有機螢光材料具有相當廣泛的應用。有機螢光色素除了一般民生產品的螢光應用(如螢光紡織品、螢光油墨、螢光塑膠製品等)之外,有機螢光色素在螢光檢驗/生物探針/標示方面的應用可以說是非常廣泛。
因此,我們找尋了大量的有機分子來做分析研究。針對有機分子的結構特性,其中包括結構和電性組成的特徵值,來和螢光放光波長來進行機器學習和演算法的分析。以期望找到其中的關鍵因素,對於螢光分子材料的選擇和設計有更精準的方向。
此篇論文應用了目前正在發展中的機器學習方法來進行螢光分子的挑選,我們使用了Reaxys化學資料庫的分子結構檔案和波長數據,有了這兩個資訊;我們可以推展到機器學習的使用。

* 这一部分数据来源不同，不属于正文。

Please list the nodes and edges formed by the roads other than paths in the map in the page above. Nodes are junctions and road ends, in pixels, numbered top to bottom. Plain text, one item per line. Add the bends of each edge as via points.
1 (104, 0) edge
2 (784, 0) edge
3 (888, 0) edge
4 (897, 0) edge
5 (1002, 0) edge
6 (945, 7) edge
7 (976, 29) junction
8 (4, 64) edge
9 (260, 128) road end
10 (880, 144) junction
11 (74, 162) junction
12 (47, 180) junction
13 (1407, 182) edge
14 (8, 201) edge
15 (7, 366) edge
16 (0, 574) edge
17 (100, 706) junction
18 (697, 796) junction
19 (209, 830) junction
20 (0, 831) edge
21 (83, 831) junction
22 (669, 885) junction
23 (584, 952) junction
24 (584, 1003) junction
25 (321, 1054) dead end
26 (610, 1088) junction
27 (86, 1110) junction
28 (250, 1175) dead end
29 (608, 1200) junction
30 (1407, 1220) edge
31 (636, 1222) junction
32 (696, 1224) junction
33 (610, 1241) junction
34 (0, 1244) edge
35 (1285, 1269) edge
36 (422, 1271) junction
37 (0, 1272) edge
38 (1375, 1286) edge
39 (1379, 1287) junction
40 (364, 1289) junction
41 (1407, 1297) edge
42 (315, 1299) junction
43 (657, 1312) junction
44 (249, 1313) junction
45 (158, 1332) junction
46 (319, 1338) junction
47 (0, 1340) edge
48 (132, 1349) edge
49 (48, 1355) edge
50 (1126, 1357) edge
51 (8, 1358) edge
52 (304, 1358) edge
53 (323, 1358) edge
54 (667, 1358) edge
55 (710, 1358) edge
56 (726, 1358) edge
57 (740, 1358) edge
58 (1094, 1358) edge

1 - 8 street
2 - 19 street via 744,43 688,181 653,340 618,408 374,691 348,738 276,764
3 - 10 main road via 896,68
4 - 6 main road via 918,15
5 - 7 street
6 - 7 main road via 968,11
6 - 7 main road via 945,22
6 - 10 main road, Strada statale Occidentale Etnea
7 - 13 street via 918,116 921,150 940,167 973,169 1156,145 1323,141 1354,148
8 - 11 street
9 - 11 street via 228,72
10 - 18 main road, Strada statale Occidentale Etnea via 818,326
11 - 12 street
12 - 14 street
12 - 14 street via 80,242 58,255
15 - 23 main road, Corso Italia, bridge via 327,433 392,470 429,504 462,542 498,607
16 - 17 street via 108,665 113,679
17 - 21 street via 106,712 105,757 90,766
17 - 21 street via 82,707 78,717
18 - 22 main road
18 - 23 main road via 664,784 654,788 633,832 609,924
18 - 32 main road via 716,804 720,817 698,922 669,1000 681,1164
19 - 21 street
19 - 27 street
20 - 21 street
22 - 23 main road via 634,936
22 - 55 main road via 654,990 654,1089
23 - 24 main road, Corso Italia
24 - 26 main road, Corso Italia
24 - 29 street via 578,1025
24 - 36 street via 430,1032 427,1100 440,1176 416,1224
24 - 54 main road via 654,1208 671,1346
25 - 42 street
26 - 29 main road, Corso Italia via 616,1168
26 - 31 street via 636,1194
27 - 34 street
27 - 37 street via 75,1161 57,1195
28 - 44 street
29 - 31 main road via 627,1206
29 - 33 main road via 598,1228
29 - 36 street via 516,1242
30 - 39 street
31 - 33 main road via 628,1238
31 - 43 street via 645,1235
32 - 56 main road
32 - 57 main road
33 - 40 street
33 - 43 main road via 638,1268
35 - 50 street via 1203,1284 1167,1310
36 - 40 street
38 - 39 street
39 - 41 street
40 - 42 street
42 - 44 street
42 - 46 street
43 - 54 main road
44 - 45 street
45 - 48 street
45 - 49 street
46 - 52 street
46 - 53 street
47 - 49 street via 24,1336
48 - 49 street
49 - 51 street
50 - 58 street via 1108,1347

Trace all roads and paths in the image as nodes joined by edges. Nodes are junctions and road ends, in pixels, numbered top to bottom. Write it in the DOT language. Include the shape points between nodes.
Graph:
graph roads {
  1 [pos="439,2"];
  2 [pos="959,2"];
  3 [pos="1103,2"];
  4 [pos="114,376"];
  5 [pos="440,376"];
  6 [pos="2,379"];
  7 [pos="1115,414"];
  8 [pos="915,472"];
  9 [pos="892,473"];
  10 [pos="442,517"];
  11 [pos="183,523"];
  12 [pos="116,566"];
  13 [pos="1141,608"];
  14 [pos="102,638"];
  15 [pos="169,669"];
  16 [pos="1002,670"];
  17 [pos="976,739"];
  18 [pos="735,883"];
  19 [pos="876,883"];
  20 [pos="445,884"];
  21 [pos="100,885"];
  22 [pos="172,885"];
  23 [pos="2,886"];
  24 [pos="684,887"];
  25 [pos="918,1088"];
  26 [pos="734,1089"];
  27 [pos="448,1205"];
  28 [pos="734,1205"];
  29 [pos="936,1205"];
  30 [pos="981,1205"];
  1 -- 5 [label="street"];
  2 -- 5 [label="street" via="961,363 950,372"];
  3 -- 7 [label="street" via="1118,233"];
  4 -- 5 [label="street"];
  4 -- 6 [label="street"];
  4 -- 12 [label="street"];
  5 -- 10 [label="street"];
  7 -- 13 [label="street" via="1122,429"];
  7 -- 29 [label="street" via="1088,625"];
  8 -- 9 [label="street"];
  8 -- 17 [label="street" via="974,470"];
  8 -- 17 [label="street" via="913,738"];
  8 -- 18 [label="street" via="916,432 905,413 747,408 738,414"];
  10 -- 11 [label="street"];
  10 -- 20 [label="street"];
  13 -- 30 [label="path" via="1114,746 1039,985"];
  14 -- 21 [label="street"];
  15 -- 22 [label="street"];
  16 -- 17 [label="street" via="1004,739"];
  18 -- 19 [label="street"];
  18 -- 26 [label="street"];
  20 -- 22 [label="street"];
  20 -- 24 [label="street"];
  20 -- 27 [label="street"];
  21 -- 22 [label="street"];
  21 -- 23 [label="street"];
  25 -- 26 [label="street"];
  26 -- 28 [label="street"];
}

先將分子結構檔案(檔案類型: .smile)使用PaDEL結構描述符計算軟體,計算出大量結構檔轉換出的描述符,這些描述符包括電子結構和分子結構。有了大量的分子描述符,我們使用隨機森林演算法挑選出其中與波長數據關聯性較高的描述符,挑選了十個描述符,將這些重要性較高描述符與波長進行支持向量機回歸演算法,並建構出回歸模型,利用此回歸模型進行預測,並將預測波長與訓練用的Reaxys原始波長數進行線性比對,探討其精確性。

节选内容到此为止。